* **Work request 1**:
Reproduce the trustee indemnification clause below word for word, in full.

* **Reading text**:
+++

The Company shall indemnify each of the Trustee (or any
predecessor Trustee) and its agents, employees, stockholders, Affiliates and
directors and officers for, and hold them each harmless against, any and all
loss, liability, damage, claim or expense (including reasonable fees and
expenses of counsel), including taxes (other than taxes based on the income of
the Trustee) incurred by them except for such actions to the extent caused by
any negligence or willful misconduct on their part, arising out of or in
connection with the acceptance or administration of this trust including the
reasonable costs and expenses of defending themselves against any claim or
liability in connection with the exercise or performance of any of their rights,
powers or duties hereunder. The Trustee shall notify the Company promptly of any
claim asserted against the Trustee for which it may seek indemnity. Failure by
the Trustee to so notify the Company shall not relieve the Company of its
Obligations hereunder except to the extent such failure shall have prejudiced
the Company. The Company shall have the right upon written notice to the
Trustee, to assume, at its own expense, the defense of such claim, including the
employment of counsel reasonably satisfactory to the Trustee; PROVIDED, HOWEVER,
that any settlement of a claim shall be approved in writing by the Trustee if
such settlement would result in an admission of liability by the Trustee or if
such settlement would not be accompanied by a full release of the Trustee for
all liability arising out of the events giving rise to such claim. If, however,
the Company declines or fails to assume the defense, or to employee counsel
reasonably satisfactory to the Trustee, in either case in a timely manner, then
the Trustee may employ separate counsel of its own choosing and the Company
shall pay the reasonable fees and expenses of such counsel.

+++

* **Input data**:
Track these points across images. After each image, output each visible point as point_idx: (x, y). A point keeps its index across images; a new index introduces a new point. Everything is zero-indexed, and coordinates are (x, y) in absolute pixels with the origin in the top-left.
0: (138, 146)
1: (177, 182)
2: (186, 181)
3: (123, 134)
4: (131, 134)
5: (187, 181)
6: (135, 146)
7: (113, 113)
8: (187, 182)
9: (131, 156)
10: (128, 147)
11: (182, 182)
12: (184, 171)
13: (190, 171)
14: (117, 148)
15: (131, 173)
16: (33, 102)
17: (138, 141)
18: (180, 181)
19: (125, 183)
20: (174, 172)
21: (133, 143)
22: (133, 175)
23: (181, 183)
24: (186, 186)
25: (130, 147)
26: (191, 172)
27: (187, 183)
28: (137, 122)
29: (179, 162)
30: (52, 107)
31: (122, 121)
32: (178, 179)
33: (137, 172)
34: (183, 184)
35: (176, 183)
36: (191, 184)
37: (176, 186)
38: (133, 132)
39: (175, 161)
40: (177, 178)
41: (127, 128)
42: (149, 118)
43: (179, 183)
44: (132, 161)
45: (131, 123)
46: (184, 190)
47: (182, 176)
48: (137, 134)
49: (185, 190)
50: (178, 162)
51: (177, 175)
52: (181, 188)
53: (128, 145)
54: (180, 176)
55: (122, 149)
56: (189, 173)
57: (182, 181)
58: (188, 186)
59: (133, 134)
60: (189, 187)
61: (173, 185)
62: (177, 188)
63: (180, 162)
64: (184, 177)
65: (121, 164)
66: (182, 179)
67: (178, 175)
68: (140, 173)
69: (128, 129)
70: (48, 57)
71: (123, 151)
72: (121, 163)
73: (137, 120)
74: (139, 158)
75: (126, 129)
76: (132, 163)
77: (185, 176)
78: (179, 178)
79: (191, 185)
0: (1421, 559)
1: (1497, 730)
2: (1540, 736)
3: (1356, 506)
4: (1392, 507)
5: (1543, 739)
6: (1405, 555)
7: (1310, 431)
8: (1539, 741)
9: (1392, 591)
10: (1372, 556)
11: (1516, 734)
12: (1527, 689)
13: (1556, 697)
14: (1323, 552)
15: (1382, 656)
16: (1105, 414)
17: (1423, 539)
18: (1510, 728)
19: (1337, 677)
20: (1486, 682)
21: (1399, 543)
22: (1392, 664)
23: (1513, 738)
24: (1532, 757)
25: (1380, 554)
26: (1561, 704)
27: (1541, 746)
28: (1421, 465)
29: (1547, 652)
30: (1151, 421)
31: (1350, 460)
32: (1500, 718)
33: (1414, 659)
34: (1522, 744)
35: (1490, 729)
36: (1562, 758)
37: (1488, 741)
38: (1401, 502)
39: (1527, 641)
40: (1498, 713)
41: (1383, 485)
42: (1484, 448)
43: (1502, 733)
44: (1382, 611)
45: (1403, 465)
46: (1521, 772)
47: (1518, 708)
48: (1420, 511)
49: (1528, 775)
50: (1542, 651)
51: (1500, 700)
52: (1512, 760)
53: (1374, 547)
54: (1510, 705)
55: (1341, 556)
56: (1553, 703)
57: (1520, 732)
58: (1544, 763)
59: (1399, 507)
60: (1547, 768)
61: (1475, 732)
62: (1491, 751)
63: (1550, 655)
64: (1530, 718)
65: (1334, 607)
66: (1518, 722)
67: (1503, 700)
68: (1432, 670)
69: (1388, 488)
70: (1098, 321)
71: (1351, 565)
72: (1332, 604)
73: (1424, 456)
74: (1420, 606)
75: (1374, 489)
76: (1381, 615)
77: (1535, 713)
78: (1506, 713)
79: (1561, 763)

+++

* **Work request 2**:
Arrange the records, from their first line up to and including the line with "3: (123, 134)", as a JSON list of strings with one string per line, leaving out blank lines.

* **Your solution 1**:
The Company shall indemnify each of the Trustee (or any
predecessor Trustee) and its agents, employees, stockholders, Affiliates and
directors and officers for, and hold them each harmless against, any and all
loss, liability, damage, claim or expense (including reasonable fees and
expenses of counsel), including taxes (other than taxes based on the income of
the Trustee) incurred by them except for such actions to the extent caused by
any negligence or willful misconduct on their part, arising out of or in
connection with the acceptance or administration of this trust including the
reasonable costs and expenses of defending themselves against any claim or
liability in connection with the exercise or performance of any of their rights,
powers or duties hereunder. The Trustee shall notify the Company promptly of any
claim asserted against the Trustee for which it may seek indemnity. Failure by
the Trustee to so notify the Company shall not relieve the Company of its
Obligations hereunder except to the extent such failure shall have prejudiced
the Company. The Company shall have the right upon written notice to the
Trustee, to assume, at its own expense, the defense of such claim, including the
employment of counsel reasonably satisfactory to the Trustee; PROVIDED, HOWEVER,
that any settlement of a claim shall be approved in writing by the Trustee if
such settlement would result in an admission of liability by the Trustee or if
such settlement would not be accompanied by a full release of the Trustee for
all liability arising out of the events giving rise to such claim. If, however,
the Company declines or fails to assume the defense, or to employee counsel
reasonably satisfactory to the Trustee, in either case in a timely manner, then
the Trustee may employ separate counsel of its own choosing and the Company
shall pay the reasonable fees and expenses of such counsel.

* **Your solution 2**:
[
  "Track these points across images. After each image, output each visible point as point_idx: (x, y). A point keeps its index across images; a new index introduces a new point. Everything is zero-indexed, and coordinates are (x, y) in absolute pixels with the origin in the top-left.",
  "0: (138, 146)",
  "1: (177, 182)",
  "2: (186, 181)",
  "3: (123, 134)"
]